Sensitivity analysis: To determine the sensitivity of your conclusion regarding whether the project makes economic sense or not, (a) evaluate the project at a discount rate of 5% per year, and (b) assume that the estimated increase in Park revenues is $130 million per year instead of $150 million per year. You can assume a discount rate of 3% per year for this. What is your conclusion now?
Policy recommendation: Based on all your calculations, what is your overall recommendation regarding this project?
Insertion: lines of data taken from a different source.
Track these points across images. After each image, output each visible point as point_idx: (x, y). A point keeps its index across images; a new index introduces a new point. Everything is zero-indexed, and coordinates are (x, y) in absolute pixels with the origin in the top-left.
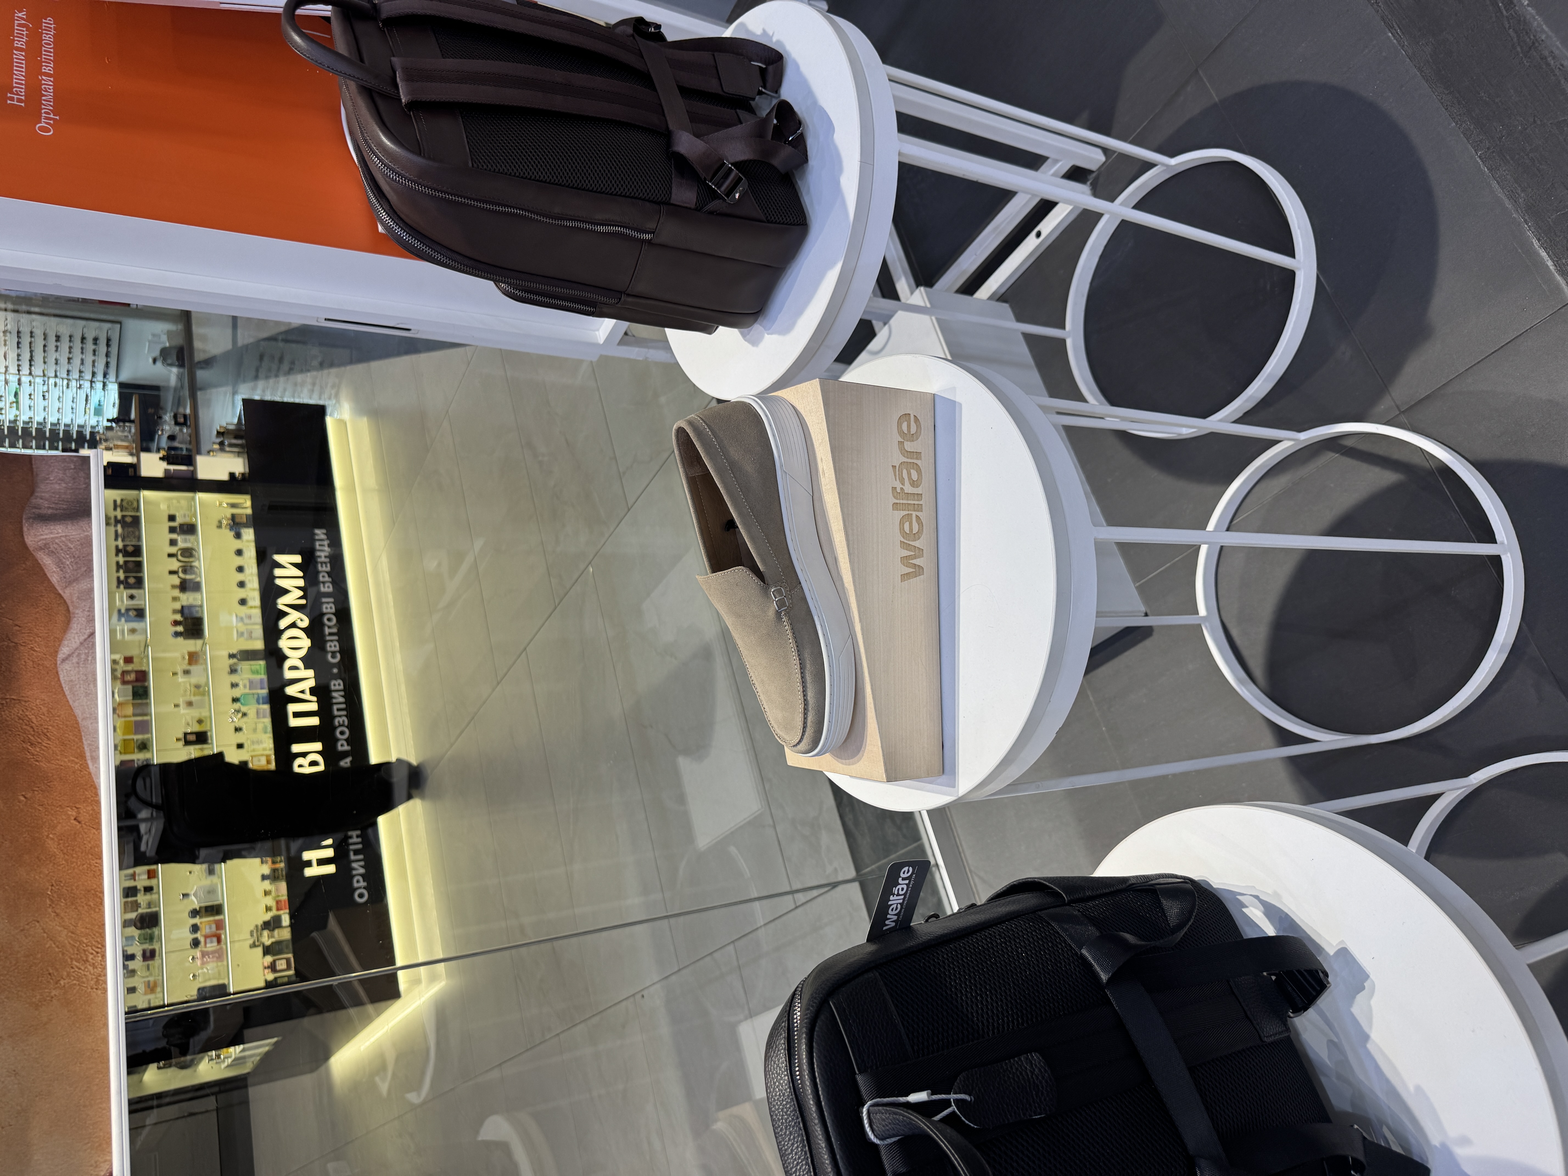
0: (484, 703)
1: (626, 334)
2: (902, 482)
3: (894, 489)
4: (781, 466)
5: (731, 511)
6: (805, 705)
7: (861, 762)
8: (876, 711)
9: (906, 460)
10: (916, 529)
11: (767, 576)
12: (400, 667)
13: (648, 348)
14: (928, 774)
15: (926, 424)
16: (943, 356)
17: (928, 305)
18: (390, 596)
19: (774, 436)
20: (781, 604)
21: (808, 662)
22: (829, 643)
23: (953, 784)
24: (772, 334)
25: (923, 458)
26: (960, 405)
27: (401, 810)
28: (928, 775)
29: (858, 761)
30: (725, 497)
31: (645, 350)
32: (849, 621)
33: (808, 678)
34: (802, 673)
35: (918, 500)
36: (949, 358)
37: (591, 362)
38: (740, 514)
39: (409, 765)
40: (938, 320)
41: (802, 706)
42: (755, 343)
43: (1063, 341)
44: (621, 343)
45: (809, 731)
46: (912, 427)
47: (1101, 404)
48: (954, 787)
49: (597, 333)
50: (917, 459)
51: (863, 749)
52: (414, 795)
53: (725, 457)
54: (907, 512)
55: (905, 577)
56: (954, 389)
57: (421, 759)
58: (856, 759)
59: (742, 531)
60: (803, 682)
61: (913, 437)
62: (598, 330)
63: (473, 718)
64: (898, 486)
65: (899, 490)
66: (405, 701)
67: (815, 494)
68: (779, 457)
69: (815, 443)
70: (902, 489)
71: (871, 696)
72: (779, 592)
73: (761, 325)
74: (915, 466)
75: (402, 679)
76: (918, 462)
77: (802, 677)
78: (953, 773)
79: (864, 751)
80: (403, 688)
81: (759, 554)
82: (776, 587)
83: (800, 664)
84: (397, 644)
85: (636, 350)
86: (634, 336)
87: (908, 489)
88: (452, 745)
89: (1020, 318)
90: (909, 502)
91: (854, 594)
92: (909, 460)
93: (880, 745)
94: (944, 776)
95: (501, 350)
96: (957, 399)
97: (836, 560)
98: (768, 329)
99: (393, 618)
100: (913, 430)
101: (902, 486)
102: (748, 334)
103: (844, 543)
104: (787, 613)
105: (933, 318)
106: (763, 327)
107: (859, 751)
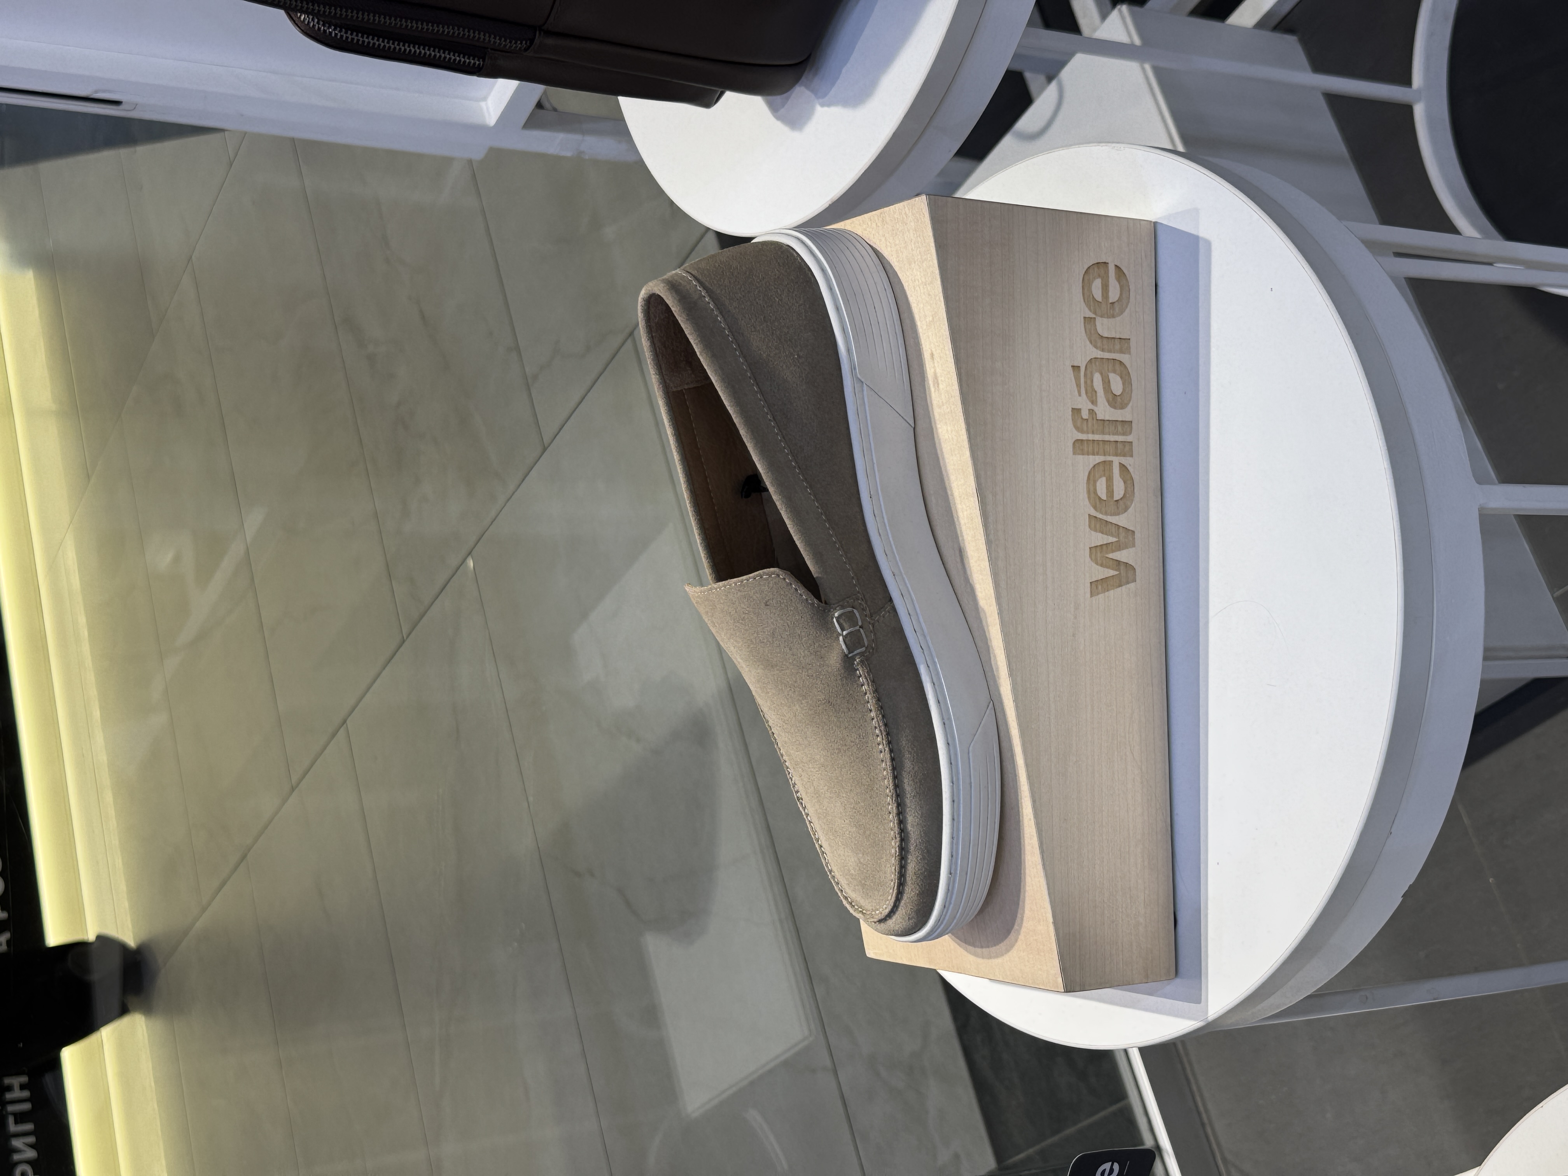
0: (266, 827)
1: (539, 105)
2: (1092, 398)
3: (1076, 411)
4: (853, 369)
5: (755, 458)
6: (902, 840)
7: (1014, 953)
8: (1042, 852)
9: (1099, 354)
10: (1119, 490)
11: (826, 587)
12: (103, 758)
13: (583, 132)
14: (1147, 977)
15: (1140, 284)
16: (1170, 147)
17: (1137, 41)
18: (82, 620)
19: (838, 309)
20: (853, 642)
21: (907, 755)
22: (949, 719)
23: (1196, 996)
24: (829, 105)
25: (1133, 350)
26: (1208, 244)
27: (107, 1034)
28: (1147, 979)
29: (1008, 951)
30: (742, 432)
31: (577, 137)
32: (989, 674)
33: (908, 787)
34: (895, 777)
35: (1124, 434)
36: (1181, 148)
37: (470, 162)
38: (772, 466)
39: (123, 947)
40: (1157, 71)
41: (895, 844)
42: (795, 122)
43: (1407, 110)
44: (532, 123)
45: (910, 892)
46: (1111, 289)
47: (1486, 235)
48: (1198, 1001)
49: (483, 104)
50: (1121, 351)
51: (1016, 927)
52: (130, 1008)
53: (741, 352)
54: (1099, 459)
55: (1098, 586)
56: (1194, 213)
57: (143, 936)
58: (1002, 946)
59: (775, 497)
60: (898, 796)
61: (1112, 309)
62: (485, 99)
63: (244, 857)
64: (1084, 404)
65: (1085, 415)
66: (113, 823)
67: (919, 422)
68: (849, 350)
69: (919, 323)
70: (1091, 412)
71: (1032, 822)
72: (848, 618)
73: (807, 87)
74: (1117, 366)
75: (106, 779)
76: (1124, 358)
77: (896, 786)
78: (1197, 973)
79: (1019, 933)
80: (109, 797)
81: (808, 543)
82: (843, 607)
83: (892, 759)
84: (97, 714)
85: (560, 136)
86: (555, 110)
87: (1104, 411)
88: (204, 910)
89: (1319, 65)
90: (1107, 438)
91: (997, 621)
92: (1107, 355)
93: (1051, 920)
94: (1178, 981)
95: (293, 140)
96: (1202, 233)
97: (961, 553)
98: (822, 96)
99: (89, 662)
100: (1114, 294)
101: (1091, 406)
102: (783, 106)
103: (978, 520)
104: (866, 661)
105: (1147, 67)
106: (812, 91)
107: (1009, 932)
PROBLEM IV Binghamton University is building a recreation center. The estimated construction cost is $12 million with annual staffing and maintenance costs of $750,000 over the 20-year life of the project (ie, t = 0, 1, 2, …, 19). At the end of the life of the project (ie, at t = 19), Binghamton expects to be able to sell the land for $4 million, though the amount could be as low as $2 million and as high as $5 million. Analysts estimate the first-year benefits (accruing at the end of the year of the first year, ie at t =1) to be $1.2 million. They expect the annual benefit to grow in real terms due to increases in population and income. Their prediction is an annual growth rate of 4 percent, but it could be as low as 1 percent or as high as 6 percent. Analysts also estimate the real discount rate for Binghamton to be 6 percent per year, though it could be a percentage point lower or higher.
1. Calculate the present value of net benefits for this project using the analysts’ predictions.
2. Investigate the sensitivity of the present value of net benefits to alternative projections within the ranges given by the analysts. Change only one assumption at a time, and try all possible combinations of assumptions (there are 27 possible combinations).
3. Based on your analysis on parts 1 and 2 of this problem, do you think Binghamton University should build the recreation center?